DANSE

L’Image

PCéline Piettre
@21 Avr 2011

Dernier rendez-vous du festival Etrange Cargo 2011, L’Image d’Arthur Nauzyciel livre le texte éponyme de Beckett en pâture à trois interprètes : la musicienne Mileece, l’actrice Lou Doillon et le danseur Damien Jalet. Sur une scène gazonnée fleurant bon l’herbe fraîche, toile de fond du récit, ils font et défont l’image, avec force et une étrange vérité.

« La langue se charge de boue un seul remède alors la rentrer et la tourner dans la bouche l’avaler ou la rejeter question de savoir si elle est nourrissante ». C’est par ces mots que Samuel Beckett commence L’Image, une courte nouvelle de 1950, souvenir d’une idylle amoureuse, phrase unique sans aucune ponctuation s’étirant sur dix pages. Quoi de plus naturel après tout que d’entamer un roman en ce lieu, la bouche, berceau organique du langage. Chez Beckett, l’écriture est toujours celle du corps, d’un corps souffrant ou jouissant, souvent les deux ensemble. En s’emparant de L’Image, le metteur en scène Arthur Nauzyciel ― directeur du CDN d’Orléans depuis 2007 ― transpose sur scène cette physicalité propre à l’écrivain irlandais, et en fait la garantie de réussite de sa pièce, toute entière tournée vers l’écriture comme les tournesols vers le soleil.

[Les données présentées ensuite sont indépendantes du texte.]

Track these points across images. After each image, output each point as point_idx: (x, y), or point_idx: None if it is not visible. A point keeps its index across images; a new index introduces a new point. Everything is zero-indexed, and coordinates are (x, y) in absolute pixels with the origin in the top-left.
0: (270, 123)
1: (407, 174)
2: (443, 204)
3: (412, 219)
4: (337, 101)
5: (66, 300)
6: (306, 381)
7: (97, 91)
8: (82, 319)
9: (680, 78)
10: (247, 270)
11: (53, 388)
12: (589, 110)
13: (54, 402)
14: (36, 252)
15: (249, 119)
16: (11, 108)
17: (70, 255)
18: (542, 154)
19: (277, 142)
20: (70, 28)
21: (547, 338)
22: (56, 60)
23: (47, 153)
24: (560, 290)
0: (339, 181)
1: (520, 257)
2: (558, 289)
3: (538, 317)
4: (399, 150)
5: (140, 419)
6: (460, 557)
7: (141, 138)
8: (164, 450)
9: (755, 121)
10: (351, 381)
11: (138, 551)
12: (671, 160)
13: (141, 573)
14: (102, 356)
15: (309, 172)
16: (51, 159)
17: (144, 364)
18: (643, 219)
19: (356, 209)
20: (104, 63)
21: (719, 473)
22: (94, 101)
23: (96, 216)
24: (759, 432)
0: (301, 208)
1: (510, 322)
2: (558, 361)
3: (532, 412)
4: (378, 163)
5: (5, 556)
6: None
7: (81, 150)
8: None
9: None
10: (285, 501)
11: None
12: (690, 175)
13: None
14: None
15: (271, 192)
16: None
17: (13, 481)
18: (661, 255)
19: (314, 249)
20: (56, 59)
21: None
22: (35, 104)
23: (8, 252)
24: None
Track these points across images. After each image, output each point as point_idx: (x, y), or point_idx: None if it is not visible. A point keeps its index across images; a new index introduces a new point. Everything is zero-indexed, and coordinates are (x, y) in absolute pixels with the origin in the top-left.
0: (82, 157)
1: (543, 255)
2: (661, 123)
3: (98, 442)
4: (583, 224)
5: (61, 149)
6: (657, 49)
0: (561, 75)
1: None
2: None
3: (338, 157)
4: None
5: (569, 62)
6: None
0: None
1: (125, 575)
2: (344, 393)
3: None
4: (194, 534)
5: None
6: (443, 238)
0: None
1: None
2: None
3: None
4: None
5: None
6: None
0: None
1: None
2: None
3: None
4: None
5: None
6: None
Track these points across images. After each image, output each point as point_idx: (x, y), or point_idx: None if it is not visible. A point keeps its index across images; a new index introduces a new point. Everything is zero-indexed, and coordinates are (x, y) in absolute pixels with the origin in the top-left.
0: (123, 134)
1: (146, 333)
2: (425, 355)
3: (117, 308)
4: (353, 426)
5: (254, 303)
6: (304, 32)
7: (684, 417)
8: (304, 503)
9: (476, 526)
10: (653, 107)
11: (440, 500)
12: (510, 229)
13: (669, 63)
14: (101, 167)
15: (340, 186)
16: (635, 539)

Campée sur ses deux jambes, tendue par la voix, incroyablement présente, Lou Doillon expulse, crache les mots plus qu’elle ne les articule ; la musicienne Mileece caresse du visage les fleurs en feutre dont elle extirpe par magie des sons telluriques, avant de s’endormir, fragile, sur un tapis de verdure ; Damien Jalet vibre, tremble, se cambre et se cabre, sursaute, éructe, aboie ― corps parlant saturé d’énergies contraires. Les trois interprètes accueillent avec une force et une avidité étonnantes ce texte asphyxiant. Ils l’incarnent littéralement, en une parfaite adéquation entre la matière d’une écriture et sa tentative d’énonciation.

Ainsi, pour dire Beckett, pour « faire l’image » ― c’est-à-dire la « défaire », la flouter dans une avalanche de sensations visuelles, de flashs mémoriels aussi anarchiques, insensés que les mots qui la portent ― Arthur Nauzyciel a choisi d’en donner trois versions différentes. Un parti-pris qui fait tout à la fois la force et la faiblesse de L’Image, force de ces présences éperdues dans la solitude du corps textuel, faiblesse de la juxtaposition même, qui révèle un manque d’articulation entre les parties. La performance est une succession de déflagrations au lieu d’une explosion commune. Et elle en perd selon nous quelques joules d’intensité….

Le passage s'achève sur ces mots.